Cast-offs find a second life

The Found It Again Reuse Store, which debuted in March, sells items — by design — at very low prices, said Joe Laffoon, a crew lead worker at the landfill who manages the store.

The goal isn't to make money, Laffoon said, but to prevent items from needlessly taking up space in the landfill.

"We want to save the landfill for actual trash," said Lisa Thompson, environmental compliance manager for the Department of Waste Resources.

"It's unbelievable what gets thrown out," Thompson said. "Many of these things are still in good condition. They are working well. And there is no reason for them to end up at the landfill."

It is satisfying to give an item "a second life," she added.

Employees keep their eyes open for things brought to the landfill with the potential for being reused, and set them aside — with owners' permission — for the store, Thompson said. Employees check to make sure items are in working order.

Because the store is labor intensive and depends on an adequate number of items being available for sale, it's open for business one Saturday morning a month. That's usually the last Saturday, Thompson said, though exceptions are made when there are holidays.

This month, for example, the store is set to open Saturday, Nov. 23 — the weekend before Thanksgiving, she said.

Thompson said the store won't open in December because of the busy Christmas and New Year's holiday season.

The last-Saturday-of-the-month pattern will return in January, she said.

'Throw-away society' stocks store

Thompson said the reuse store has been in the works for a long time, but a planned rollout a few years ago was shelved when the COVID-19 pandemic hit.

"Finally, this year we have been able to get it up and running," she said.

So far, officials said, the program is doing what they hoped it would.

Thompson said that, from its spring inception through September, the store recorded 104 transactions, or sales, for 422 total items sold. That, she said, prevented nearly 5 tons of material from being buried in the landfill.

Sales also brought in $3,052, she said.

On a typical Saturday customers snatch up about 80% of the items put out for sale, Laffoon said.

"The public has really responded to it," he said.

The last Saturday in September was particularly busy, as customers purchased 121 items, Thompson said.

On that day, a landfill employee urged customers to be patient if a particular item for which they were looking wasn't available that day, saying it likely would be later.

Groves, the customer from Yucaipa, said his patience was rewarded that Saturday, when he snatched up a lawnmower.

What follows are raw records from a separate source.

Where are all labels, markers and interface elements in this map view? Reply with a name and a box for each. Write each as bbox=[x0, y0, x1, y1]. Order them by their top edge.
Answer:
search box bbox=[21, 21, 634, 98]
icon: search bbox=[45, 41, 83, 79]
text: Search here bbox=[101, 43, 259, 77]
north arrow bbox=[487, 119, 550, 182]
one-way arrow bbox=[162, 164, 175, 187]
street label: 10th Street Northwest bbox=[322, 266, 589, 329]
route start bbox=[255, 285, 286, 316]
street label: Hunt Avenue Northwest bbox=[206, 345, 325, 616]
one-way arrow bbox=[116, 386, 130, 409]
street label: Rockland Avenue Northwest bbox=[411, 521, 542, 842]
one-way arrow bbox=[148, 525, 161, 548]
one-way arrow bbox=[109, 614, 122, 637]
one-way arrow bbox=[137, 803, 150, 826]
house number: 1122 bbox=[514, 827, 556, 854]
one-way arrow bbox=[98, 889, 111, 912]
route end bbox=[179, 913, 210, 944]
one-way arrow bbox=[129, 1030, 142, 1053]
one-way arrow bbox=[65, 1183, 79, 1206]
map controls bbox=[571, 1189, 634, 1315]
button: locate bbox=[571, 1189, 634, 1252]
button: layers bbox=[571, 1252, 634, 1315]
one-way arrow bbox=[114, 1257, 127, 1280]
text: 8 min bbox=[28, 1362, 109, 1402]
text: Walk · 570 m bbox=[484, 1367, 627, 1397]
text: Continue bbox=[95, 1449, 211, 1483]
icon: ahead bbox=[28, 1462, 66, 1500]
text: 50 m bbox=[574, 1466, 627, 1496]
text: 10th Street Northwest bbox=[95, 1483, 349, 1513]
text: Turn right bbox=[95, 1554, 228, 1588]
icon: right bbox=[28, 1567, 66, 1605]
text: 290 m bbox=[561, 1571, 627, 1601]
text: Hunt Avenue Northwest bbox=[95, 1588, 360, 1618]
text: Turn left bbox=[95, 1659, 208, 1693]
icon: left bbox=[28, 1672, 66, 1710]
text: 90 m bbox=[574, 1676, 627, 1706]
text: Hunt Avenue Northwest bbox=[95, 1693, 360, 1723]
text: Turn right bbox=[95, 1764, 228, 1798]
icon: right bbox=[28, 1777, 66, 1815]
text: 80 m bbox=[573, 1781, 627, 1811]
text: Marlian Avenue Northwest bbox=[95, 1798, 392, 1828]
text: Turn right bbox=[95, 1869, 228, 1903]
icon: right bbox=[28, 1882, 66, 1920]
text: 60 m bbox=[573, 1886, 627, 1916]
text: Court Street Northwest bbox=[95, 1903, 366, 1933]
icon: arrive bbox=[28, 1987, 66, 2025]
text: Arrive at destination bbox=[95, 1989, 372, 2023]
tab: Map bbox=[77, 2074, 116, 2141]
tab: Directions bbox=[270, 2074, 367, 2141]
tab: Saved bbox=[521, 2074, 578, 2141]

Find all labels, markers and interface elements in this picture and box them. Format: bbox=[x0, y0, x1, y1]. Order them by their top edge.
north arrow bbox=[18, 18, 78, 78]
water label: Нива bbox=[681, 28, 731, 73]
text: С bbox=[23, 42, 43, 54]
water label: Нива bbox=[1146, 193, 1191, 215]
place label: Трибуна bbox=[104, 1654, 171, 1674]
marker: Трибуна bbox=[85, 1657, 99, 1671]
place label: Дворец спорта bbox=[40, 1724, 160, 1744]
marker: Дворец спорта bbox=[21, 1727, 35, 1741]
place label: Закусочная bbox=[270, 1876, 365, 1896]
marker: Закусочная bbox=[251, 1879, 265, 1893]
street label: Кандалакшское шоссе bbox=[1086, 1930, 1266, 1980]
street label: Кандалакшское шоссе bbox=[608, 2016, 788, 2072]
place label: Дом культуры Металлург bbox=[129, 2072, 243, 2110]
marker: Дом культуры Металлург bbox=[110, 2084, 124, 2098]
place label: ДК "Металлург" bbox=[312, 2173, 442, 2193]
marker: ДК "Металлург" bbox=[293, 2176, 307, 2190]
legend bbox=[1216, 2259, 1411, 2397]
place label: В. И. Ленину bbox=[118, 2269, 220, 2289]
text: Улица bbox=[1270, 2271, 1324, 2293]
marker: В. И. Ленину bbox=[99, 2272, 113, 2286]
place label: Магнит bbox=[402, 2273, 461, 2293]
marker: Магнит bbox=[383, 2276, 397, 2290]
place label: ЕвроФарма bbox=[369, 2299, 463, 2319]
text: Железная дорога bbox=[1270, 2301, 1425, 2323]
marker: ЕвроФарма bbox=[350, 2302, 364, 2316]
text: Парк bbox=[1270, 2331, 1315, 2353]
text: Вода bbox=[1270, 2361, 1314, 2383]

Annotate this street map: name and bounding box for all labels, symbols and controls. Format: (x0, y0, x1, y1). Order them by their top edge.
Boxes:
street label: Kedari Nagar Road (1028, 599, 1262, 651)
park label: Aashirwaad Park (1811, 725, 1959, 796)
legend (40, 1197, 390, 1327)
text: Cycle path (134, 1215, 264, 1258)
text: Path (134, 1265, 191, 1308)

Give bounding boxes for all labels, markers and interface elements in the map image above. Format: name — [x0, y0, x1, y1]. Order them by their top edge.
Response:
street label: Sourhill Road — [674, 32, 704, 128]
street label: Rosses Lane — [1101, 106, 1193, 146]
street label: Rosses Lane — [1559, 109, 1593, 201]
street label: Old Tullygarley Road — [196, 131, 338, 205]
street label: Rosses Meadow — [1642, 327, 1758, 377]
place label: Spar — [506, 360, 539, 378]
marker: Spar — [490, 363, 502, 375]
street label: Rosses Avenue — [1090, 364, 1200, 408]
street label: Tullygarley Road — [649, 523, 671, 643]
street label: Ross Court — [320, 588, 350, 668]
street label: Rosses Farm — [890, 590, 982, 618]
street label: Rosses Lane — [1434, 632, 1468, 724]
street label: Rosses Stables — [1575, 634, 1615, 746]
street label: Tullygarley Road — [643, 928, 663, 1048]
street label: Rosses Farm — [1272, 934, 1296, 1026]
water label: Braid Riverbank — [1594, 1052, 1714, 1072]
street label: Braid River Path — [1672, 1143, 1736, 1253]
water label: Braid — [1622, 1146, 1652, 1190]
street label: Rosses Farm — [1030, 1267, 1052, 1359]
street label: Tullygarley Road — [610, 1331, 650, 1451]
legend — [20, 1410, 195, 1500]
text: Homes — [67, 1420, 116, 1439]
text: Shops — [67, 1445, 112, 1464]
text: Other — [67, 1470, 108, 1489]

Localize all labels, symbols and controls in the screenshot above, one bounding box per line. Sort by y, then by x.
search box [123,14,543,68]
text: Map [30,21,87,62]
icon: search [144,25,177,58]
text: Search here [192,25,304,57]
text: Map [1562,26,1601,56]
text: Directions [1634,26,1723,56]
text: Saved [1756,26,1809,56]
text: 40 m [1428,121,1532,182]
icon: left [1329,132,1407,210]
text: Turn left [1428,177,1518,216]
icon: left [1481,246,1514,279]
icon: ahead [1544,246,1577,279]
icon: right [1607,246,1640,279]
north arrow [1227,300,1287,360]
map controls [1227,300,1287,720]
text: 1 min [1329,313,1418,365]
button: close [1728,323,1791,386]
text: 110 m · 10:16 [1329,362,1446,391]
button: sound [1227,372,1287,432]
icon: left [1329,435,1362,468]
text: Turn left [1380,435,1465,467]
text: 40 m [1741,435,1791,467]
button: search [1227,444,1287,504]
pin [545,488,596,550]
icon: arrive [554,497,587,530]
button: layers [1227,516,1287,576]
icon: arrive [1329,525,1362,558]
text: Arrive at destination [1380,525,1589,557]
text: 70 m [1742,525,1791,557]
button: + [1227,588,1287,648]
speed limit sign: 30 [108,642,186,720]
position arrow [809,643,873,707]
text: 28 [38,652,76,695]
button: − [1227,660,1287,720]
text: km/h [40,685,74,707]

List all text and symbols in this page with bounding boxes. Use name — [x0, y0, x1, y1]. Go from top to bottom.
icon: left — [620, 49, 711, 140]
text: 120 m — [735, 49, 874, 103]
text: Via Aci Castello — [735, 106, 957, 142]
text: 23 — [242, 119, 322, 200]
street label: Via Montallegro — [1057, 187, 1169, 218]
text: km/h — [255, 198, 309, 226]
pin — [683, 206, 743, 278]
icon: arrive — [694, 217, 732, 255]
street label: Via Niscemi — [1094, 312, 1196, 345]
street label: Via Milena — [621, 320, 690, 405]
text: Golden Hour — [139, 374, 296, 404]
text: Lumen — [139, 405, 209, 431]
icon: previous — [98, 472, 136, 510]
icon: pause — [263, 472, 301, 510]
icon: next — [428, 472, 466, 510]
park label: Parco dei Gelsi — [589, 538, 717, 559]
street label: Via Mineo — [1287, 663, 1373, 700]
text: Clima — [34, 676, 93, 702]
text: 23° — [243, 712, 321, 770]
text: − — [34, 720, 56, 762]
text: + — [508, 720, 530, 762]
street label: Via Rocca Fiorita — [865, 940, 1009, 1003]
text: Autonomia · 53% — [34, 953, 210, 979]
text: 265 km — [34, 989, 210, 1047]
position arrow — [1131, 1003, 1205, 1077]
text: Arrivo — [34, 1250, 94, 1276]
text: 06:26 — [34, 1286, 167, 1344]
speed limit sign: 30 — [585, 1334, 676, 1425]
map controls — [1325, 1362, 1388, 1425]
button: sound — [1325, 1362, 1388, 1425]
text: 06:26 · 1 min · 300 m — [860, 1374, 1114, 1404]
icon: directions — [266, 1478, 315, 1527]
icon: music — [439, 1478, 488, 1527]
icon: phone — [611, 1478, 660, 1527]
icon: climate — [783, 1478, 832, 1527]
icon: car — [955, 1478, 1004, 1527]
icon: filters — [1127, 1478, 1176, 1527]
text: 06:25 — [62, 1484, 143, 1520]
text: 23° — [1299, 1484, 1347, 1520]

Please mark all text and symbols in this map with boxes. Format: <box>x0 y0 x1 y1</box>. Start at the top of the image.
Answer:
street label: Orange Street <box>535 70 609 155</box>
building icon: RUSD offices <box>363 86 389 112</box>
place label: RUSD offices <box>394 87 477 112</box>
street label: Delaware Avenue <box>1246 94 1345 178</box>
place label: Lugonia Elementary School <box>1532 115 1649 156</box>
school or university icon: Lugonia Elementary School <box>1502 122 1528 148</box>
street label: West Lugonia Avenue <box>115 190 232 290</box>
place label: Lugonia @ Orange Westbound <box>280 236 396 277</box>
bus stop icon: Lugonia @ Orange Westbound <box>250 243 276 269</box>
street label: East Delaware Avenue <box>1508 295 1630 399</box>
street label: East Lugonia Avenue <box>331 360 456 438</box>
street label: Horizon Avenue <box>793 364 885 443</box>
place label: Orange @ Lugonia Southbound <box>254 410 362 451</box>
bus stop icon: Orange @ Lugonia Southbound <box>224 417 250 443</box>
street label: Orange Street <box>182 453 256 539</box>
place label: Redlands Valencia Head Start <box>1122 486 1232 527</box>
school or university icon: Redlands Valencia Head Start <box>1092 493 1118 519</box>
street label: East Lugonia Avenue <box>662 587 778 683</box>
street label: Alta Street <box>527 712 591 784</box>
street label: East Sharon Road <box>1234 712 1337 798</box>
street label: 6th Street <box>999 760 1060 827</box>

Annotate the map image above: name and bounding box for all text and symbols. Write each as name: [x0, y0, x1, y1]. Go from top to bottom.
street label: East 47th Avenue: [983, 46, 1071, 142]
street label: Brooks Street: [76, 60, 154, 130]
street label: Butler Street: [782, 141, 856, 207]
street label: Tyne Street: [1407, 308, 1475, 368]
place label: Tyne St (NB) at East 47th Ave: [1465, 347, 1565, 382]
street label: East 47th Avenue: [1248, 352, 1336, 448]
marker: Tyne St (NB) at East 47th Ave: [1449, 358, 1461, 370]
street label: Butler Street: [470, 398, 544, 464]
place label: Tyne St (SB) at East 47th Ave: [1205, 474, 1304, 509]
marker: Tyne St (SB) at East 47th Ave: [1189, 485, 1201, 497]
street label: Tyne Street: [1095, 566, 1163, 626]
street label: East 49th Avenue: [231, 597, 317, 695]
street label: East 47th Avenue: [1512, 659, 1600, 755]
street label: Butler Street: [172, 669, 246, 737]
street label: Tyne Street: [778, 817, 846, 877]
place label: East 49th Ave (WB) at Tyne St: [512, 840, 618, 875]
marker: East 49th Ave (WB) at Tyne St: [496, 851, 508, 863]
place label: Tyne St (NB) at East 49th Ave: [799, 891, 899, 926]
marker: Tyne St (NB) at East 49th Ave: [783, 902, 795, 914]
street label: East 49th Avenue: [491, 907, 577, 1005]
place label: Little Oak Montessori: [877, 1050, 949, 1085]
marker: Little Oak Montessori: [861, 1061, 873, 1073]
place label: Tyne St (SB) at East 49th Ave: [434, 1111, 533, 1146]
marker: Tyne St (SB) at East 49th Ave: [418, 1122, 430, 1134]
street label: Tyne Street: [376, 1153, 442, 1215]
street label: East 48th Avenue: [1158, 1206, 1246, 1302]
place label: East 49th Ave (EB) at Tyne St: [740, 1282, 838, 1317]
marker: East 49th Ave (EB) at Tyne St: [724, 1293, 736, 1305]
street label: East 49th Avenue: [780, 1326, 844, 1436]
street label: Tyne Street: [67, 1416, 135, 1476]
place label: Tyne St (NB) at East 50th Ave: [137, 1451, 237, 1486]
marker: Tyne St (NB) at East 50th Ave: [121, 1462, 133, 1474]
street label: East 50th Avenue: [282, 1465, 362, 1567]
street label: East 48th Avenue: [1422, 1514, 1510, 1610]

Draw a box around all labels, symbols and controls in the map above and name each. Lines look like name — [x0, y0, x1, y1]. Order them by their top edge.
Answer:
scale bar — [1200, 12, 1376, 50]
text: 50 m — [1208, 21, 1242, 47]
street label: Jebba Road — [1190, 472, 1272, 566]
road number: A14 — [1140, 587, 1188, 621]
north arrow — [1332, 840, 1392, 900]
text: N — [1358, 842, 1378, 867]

"I've been waiting three months for this," he said.

Then Groves hopped on a bicycle he'd just bought and rode a couple times around the small parking lot where the store is set up.

"I haven't been on a bike in 50, 60 years," said Groves, who is 76.

Groves said he has been coming every month since the March rollout. He likes the idea of the store.

"We live in a throw-away society and it's not sustainable."

ABOUT THE STORE

What: Found It Again Reuse Store

Where: Lamb Canyon Landfill, 16411 Lamb Canyon Road, near Beaumont

When: Open 9 a.m. to noon on the last non-holiday weekend of the month from January through November. It will be closed in December.

How: Purchases are by credit card only.

Instructions: Visitors should check in at the gate fee booth/scale house before entering the landfill. They should wear a high-visibility safety vest and closed-toe shoes. Vests are provided for those who don't have them.